In the same vein, we dedicate a parody by
Ogden Nash of Joyce Kilmer’s poem about trees to adult groups who
have installed permanent billboards inside Busol. The forest definitely does
not need any of these intrusive signs that, in the eyes of children who were
working there years earlier but hardly put up their own signs, degrade, rather
than exalt the names and reputations of their companies:
“I think that I shall never see/A billboard
lovely as a tree/ And if those billboards do not fall/ I shall never see the
trees at all.”
***
Twenty four years after the doctors
told me I was a sugar magnate without a hacienda, the complications of having
too much glucose in the blood have began to set in, triggering my recent
medical rest. It’s something one wouldn’t mind, until the daily print of
what you have to pay comes as naturaly as your daily paper subscription.
To the credit of the medical centers, the cost are unbundled or detailed,
including P20 for the use of a pair of scissors.
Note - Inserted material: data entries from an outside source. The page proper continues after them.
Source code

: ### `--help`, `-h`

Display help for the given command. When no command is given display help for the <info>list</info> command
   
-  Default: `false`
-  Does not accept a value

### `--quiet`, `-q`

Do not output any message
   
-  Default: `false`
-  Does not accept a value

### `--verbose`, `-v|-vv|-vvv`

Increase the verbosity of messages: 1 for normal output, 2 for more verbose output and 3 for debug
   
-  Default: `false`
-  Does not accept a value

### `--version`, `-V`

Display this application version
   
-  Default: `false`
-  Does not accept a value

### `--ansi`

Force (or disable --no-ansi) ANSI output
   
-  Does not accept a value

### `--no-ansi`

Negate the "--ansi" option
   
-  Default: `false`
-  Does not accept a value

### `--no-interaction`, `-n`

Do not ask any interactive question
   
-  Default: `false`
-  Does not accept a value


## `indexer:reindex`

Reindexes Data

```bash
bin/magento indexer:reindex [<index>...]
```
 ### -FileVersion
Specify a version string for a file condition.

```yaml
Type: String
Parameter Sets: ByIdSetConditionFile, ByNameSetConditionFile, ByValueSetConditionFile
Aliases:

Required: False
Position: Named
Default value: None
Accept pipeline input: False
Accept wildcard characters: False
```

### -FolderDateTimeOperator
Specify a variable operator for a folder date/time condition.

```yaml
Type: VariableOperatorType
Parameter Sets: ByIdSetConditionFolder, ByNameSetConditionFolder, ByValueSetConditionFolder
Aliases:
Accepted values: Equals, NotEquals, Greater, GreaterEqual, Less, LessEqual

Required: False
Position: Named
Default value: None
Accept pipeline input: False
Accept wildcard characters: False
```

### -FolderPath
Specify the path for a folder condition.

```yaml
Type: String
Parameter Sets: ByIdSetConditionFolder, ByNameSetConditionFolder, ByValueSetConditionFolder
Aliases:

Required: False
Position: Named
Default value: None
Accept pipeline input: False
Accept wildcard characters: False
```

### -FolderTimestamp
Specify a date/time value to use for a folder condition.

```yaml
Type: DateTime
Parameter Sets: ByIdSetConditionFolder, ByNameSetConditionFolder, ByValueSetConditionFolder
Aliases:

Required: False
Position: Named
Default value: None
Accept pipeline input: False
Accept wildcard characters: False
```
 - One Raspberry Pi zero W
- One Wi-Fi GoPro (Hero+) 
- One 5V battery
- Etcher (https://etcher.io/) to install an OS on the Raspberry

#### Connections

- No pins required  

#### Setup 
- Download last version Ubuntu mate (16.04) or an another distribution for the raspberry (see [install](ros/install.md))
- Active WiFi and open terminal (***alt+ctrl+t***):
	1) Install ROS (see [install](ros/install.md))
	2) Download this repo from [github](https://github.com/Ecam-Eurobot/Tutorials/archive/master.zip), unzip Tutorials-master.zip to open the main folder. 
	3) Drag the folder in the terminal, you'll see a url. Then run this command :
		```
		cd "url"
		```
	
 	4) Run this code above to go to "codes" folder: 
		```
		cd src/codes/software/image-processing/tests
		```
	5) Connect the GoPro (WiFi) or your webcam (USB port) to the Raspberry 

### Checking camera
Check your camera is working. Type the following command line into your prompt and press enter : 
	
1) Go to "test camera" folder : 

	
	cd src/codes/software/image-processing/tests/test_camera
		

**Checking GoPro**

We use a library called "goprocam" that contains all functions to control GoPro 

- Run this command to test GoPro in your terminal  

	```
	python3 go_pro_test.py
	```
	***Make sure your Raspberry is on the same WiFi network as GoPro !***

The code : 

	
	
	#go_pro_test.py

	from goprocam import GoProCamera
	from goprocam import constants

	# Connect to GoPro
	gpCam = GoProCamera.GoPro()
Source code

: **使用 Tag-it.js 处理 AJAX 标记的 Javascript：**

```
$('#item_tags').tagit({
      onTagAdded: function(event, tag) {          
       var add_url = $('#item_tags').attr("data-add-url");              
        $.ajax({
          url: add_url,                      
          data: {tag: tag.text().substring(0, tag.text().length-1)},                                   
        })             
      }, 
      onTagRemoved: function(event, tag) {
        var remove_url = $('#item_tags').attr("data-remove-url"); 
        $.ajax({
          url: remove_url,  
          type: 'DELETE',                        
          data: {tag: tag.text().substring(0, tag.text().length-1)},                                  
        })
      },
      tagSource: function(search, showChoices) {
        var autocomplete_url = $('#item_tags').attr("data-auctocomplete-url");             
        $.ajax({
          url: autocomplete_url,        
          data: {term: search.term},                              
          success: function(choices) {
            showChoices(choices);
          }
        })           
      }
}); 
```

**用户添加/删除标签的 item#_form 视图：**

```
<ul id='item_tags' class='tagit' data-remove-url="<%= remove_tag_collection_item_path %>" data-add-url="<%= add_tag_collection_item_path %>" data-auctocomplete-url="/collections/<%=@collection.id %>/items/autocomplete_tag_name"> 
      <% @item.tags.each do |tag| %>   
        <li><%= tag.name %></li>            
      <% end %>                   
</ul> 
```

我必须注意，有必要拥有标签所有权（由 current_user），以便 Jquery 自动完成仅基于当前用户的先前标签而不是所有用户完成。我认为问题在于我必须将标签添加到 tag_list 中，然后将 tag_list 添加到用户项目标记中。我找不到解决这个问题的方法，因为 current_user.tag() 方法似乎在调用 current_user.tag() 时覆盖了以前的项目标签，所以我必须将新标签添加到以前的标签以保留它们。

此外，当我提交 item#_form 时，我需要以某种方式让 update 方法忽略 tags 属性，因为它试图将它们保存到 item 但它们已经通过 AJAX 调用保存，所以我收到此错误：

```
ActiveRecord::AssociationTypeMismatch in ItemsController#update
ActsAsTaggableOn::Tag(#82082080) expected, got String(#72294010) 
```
I’m turning 65 soon, yet can claim being of
sound mind. Still, the medical staff in two of three hospitals I checked in
recently would not have me sign the note of consent for me to undergo surgery
for the installation of a new fistula on my arm and for an endoscopy to check
on my ulcers.
In a policy I consider discriminatory to my
age group – and supposed stature as a senior citizen – my consent
signature was not honored for the test and implant surgery. . My nephews Joseph
and Marian had to sign on my behalf, as if they were the ones to undergo the
twin procedures.
To no avail, I told the medical staff that
His Honor, Mayor Mauricio Domogan, is four years my senior yet he’s the only
one authorized to sign documents relative to official matters affecting the
city.
Whatever,
I’m grateful to the doctors who did the procedures pro bono, true to the friendship
we established way backi. Now that I am still of sound mind and have the time
to say it, my gratitude also goes to those who felt the need to be there,
waking the patient and prompting Dr. Josephine Laza-Luspian to have a nurse
install a “No Visitors Allowed” on the door. Young jail guards Maribel
Pedro and Milagros Biniahan also took time to offer their blood to replace two
bags transfused.
A call from
a Baguio lady who is no stranger to humanitarian work was most uplifting.
Quietly active in community service for years here, she had to seek medical
care abroad, enabling her to survive a rare form of cancer.